Go through the records line by line. Report how many lines contain "names", with nothing else.

DATA SECTION |
>>>

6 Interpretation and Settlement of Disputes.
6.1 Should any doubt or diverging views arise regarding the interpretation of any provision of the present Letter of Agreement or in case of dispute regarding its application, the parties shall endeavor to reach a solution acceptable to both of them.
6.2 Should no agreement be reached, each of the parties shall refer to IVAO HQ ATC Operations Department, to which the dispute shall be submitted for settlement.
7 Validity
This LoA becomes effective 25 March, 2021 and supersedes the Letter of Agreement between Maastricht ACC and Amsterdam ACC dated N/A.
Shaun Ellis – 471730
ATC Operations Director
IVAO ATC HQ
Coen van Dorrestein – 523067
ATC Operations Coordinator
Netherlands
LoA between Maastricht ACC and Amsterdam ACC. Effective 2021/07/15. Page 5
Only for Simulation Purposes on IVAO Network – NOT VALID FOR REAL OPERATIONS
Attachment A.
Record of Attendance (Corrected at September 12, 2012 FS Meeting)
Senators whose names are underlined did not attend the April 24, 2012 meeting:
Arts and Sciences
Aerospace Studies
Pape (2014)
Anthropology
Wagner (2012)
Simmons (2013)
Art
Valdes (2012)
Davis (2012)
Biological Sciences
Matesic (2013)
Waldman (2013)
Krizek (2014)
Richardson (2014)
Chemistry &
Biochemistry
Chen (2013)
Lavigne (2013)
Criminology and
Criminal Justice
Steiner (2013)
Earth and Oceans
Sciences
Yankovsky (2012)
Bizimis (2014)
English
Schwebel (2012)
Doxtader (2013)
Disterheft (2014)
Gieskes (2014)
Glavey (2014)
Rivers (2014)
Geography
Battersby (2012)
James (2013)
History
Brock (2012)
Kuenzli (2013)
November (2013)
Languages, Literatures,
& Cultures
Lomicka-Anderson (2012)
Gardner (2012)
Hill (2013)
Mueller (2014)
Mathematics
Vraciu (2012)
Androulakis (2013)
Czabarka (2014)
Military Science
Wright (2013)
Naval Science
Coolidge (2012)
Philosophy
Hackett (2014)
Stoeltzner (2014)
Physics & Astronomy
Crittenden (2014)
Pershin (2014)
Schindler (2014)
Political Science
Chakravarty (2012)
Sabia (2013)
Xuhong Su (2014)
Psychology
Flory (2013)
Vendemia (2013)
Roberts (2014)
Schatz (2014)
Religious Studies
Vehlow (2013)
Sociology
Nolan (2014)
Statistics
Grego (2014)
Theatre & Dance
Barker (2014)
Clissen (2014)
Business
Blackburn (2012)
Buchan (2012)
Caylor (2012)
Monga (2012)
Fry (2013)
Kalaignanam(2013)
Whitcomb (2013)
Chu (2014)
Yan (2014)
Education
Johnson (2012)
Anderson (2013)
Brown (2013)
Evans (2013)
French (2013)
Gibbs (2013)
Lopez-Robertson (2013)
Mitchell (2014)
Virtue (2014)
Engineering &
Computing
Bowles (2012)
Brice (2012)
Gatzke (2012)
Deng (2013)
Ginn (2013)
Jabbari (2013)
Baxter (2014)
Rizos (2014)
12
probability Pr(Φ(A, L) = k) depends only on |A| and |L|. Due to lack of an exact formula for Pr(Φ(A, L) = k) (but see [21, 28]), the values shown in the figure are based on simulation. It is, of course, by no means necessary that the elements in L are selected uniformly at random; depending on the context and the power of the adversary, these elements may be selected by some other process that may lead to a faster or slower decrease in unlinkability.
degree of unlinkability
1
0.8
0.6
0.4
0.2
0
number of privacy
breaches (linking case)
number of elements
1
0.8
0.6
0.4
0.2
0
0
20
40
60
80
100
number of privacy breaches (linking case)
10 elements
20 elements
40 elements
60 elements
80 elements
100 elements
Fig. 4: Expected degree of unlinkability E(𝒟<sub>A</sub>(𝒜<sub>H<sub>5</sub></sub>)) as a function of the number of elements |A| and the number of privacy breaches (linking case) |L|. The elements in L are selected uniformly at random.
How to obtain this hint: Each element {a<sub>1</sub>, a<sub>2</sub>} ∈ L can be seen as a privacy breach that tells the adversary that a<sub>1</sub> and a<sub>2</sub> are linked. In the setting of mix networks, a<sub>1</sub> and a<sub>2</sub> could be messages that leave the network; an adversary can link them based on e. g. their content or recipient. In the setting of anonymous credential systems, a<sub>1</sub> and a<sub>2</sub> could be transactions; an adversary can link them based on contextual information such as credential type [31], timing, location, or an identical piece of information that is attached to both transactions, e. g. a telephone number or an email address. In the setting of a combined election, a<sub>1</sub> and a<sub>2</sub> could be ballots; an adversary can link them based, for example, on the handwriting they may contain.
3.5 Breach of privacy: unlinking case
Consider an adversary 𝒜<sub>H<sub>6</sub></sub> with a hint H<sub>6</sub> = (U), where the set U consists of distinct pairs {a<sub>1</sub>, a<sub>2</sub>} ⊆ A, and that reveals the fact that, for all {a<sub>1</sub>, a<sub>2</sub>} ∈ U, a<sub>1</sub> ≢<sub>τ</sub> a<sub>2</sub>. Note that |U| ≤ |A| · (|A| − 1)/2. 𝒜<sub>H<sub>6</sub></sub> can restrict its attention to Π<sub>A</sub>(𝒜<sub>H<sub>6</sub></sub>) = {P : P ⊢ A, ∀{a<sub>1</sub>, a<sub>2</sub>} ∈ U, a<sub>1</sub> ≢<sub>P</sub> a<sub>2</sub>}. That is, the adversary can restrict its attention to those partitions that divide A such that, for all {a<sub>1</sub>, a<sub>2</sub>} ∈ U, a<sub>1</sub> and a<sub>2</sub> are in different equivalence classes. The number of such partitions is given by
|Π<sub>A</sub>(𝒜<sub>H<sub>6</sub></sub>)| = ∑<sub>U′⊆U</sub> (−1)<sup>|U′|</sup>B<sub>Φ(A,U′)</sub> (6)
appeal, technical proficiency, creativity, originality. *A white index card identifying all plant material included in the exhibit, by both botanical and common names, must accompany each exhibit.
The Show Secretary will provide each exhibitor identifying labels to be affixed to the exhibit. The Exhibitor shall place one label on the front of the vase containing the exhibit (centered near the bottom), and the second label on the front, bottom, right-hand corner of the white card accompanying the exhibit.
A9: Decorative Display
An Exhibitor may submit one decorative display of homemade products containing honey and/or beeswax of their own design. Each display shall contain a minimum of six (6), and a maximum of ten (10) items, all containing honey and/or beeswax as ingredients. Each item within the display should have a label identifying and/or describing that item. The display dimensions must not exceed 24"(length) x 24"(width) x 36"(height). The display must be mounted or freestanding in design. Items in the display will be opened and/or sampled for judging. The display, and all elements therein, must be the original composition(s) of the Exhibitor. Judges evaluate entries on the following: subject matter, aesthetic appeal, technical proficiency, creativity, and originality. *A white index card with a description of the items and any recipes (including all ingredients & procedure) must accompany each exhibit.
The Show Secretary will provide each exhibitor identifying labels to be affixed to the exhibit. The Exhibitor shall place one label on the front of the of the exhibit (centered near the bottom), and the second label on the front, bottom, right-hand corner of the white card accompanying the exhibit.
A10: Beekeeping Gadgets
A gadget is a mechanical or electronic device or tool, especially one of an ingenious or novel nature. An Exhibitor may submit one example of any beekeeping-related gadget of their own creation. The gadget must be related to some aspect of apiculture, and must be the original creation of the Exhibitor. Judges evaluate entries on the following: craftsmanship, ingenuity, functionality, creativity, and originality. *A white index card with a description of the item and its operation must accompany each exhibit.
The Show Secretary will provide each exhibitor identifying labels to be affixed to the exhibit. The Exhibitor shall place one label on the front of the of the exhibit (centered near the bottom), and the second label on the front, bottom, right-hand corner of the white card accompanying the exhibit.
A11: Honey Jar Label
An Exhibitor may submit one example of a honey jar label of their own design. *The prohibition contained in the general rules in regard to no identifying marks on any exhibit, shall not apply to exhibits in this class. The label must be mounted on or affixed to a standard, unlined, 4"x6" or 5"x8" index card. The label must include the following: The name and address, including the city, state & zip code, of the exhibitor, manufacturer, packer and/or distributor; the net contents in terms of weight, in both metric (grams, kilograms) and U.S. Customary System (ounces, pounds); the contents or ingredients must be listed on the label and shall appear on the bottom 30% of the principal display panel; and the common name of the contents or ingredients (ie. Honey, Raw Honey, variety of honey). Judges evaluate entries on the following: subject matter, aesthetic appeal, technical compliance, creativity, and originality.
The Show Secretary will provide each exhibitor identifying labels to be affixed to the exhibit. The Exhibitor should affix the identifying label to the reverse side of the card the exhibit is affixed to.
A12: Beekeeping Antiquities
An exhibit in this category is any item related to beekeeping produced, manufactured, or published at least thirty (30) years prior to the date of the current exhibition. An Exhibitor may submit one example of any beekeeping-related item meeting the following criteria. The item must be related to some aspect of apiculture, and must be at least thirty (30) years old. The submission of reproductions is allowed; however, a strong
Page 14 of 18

<<<

WORKED SOLUTION | 2